Ora, qualquer trabalho lingüístico sério desmente a segunda proposição. O escritor utiliza alguns procedimentos realmente inéditos, como a tripartição da narrativa, com suas personagens principais: o mestre seleiro Zé Amaro, o Coronel Lula de Holanda e o inesquecível Vitorino “Papa-Rabo” Carneiro da Cunha. O grosso das características formais, no entanto, é o mesmo de que se valeu no Ciclo da cana-de-açúcar, com o natural aperfeiçoamento da execução e eventuais intensificações — caso do destaque dado às falas das personagens, que, afinal, são basilares na construção do romance.

Fogo morto não é obra síntese somente no que concerne aos temas e demandas autorais: o estilo que José Lins do Rego empregou ali não é uma guinada formal, mas uma depuração. O que foi acrescentado não destoa do que já fora empregado no ciclo, aprimora-o. Se algo existe de expressivamente díspar é a riqueza de visões de mundo, o extraordinário resultado dramático de seus três protagonistas — o que, porém, não deixa de ser desenvolvimento de um esforço demonstrado em títulos anteriores, de ampliar as vozes e legados de outras gentes daquela sociedade açucareira em ocaso. Como bem resumiu Massaud Moisés, com Fogo Morto

o autor alcançava a maturidade sem abjurar de suas mais fundas raízes, patentes no ciclo da cana-de-açúcar. Realizava, por conseguinte, o equilíbrio entre o amadurecimento como ficcionista e o respeito às matrizes de sua cosmovisão: regresso às origens em pleno apogeu existencial e artesanal, eis a razão dessa coerência íntima entre memória e invenção, uma e outra em grau superior, de acordo com as possibilidades do escritor.

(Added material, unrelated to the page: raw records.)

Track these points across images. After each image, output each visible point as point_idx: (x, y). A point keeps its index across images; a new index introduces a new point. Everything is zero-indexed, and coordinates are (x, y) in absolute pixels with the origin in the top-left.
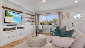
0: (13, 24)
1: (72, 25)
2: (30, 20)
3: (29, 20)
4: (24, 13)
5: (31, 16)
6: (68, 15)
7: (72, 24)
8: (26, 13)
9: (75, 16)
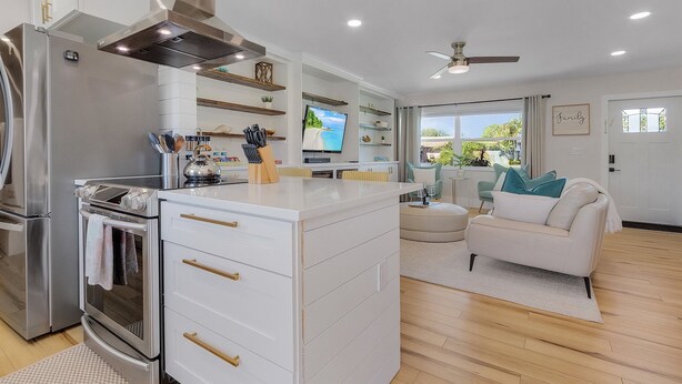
0: (317, 156)
1: (612, 170)
2: (375, 137)
3: (366, 139)
4: (353, 107)
5: (375, 118)
6: (585, 115)
7: (612, 159)
8: (363, 109)
9: (632, 120)
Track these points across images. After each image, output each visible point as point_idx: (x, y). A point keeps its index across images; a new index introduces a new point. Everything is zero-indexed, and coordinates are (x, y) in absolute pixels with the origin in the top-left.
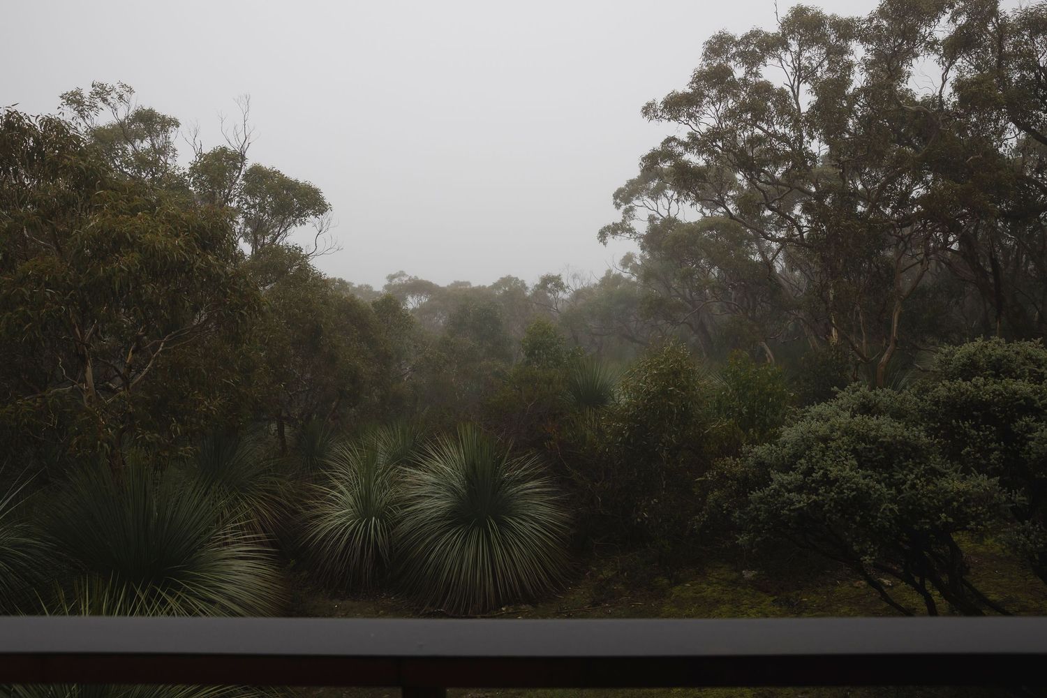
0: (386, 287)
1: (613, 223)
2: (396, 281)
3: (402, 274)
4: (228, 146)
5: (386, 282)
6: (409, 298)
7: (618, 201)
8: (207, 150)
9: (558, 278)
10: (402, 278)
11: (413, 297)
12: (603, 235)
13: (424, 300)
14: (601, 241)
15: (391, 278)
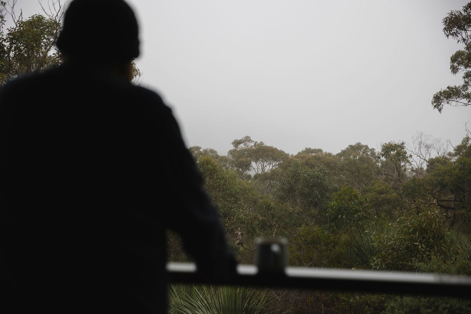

É o mesmo Massaud, entretanto, que ratifica a idéia de “autor vocacionado para uma obra só, e que se dispersou por outras várias até produzi-la”. A elevação de Fogo Morto, portanto, dá-se no mesmo movimento de subestimação das demais obras de José Lins do Rego. Mesmo que deixada de lado a inconsistência da afirmação, qual o problema de um romancista lutar a vida inteira para atingir conteúdo e desenvoltura técnica que lhe garanta um único grande livro? Quantos dos autores brasileiros conseguiram criar pelo menos uma obra-prima? Ainda que todo restante da produção do paraibano fosse mesmo um fracasso, seria possível, como querem alguns, tirar-lhe até a condição de escritor?

Quando Zé Lins receber a necessária revisão — que, para além do julgamento de mérito, possa pelo menos medi-lo pelo que ele foi, e não pelo que seus depreciadores acharam que ele deveria ter sido —, será indício de que a própria crítica brasileira estará se libertando do ambiente de vale tudo, das descalibradas guilhotinas, das insuficientes dicotomias. Ele e a literatura sairão ganhando, mesmo que seja para recaírem em novas armadilhas.